▸ **What you need to do**:
The records below must be transcribed precisely and in full.
[Records to use Boundary: Start]
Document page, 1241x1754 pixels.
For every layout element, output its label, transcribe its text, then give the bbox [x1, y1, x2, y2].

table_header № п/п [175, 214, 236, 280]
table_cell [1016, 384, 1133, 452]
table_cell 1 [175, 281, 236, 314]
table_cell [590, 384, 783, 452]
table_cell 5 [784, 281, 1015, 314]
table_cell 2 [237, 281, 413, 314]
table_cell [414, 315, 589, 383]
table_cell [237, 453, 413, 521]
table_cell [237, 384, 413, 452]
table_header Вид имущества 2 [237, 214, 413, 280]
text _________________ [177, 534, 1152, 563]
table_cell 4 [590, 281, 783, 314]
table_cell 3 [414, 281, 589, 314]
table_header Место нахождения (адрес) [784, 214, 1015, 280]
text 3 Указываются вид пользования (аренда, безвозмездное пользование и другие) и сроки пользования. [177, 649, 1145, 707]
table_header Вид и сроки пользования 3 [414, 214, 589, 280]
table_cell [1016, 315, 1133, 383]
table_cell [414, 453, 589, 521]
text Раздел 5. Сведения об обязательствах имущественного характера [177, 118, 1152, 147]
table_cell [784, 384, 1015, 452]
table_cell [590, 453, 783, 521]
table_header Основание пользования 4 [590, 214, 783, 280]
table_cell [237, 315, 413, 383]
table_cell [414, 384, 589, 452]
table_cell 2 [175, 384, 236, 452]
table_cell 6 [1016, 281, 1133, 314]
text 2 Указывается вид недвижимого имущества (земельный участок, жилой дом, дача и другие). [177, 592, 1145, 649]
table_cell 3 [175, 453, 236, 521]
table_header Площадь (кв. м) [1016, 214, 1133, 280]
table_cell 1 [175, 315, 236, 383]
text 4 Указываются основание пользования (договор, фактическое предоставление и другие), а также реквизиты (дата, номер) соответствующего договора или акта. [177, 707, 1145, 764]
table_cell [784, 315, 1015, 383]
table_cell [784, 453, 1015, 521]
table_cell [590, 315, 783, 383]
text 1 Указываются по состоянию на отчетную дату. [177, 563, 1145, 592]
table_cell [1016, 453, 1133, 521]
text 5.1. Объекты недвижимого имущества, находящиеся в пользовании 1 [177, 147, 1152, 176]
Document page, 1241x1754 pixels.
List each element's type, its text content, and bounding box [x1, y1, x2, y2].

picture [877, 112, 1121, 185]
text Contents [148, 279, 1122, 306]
[Records to use Boundary: End]
▸ **Solution to the problem**:
Document page, 1241x1754 pixels.
For every layout element, output its label, transcribe its text, then give the bbox [x1, y1, x2, y2].

table_header № п/п [175, 214, 236, 280]
table_cell [1016, 384, 1133, 452]
table_cell 1 [175, 281, 236, 314]
table_cell [590, 384, 783, 452]
table_cell 5 [784, 281, 1015, 314]
table_cell 2 [237, 281, 413, 314]
table_cell [414, 315, 589, 383]
table_cell [237, 453, 413, 521]
table_cell [237, 384, 413, 452]
table_header Вид имущества 2 [237, 214, 413, 280]
text _________________ [177, 534, 1152, 563]
table_cell 4 [590, 281, 783, 314]
table_cell 3 [414, 281, 589, 314]
table_header Место нахождения (адрес) [784, 214, 1015, 280]
text 3 Указываются вид пользования (аренда, безвозмездное пользование и другие) и сроки пользования. [177, 649, 1145, 707]
table_header Вид и сроки пользования 3 [414, 214, 589, 280]
table_cell [1016, 315, 1133, 383]
table_cell [414, 453, 589, 521]
text Раздел 5. Сведения об обязательствах имущественного характера [177, 118, 1152, 147]
table_cell [784, 384, 1015, 452]
table_cell [590, 453, 783, 521]
table_header Основание пользования 4 [590, 214, 783, 280]
table_cell [237, 315, 413, 383]
table_cell [414, 384, 589, 452]
table_cell 2 [175, 384, 236, 452]
table_cell 6 [1016, 281, 1133, 314]
text 2 Указывается вид недвижимого имущества (земельный участок, жилой дом, дача и другие). [177, 592, 1145, 649]
table_cell 3 [175, 453, 236, 521]
table_header Площадь (кв. м) [1016, 214, 1133, 280]
table_cell 1 [175, 315, 236, 383]
text 4 Указываются основание пользования (договор, фактическое предоставление и другие), а также реквизиты (дата, номер) соответствующего договора или акта. [177, 707, 1145, 764]
table_cell [784, 315, 1015, 383]
table_cell [784, 453, 1015, 521]
table_cell [590, 315, 783, 383]
text 1 Указываются по состоянию на отчетную дату. [177, 563, 1145, 592]
table_cell [1016, 453, 1133, 521]
text 5.1. Объекты недвижимого имущества, находящиеся в пользовании 1 [177, 147, 1152, 176]
Document page, 1241x1754 pixels.
List each element's type, its text content, and bounding box [x1, y1, x2, y2].

picture [877, 112, 1121, 185]
text Contents [148, 279, 1122, 306]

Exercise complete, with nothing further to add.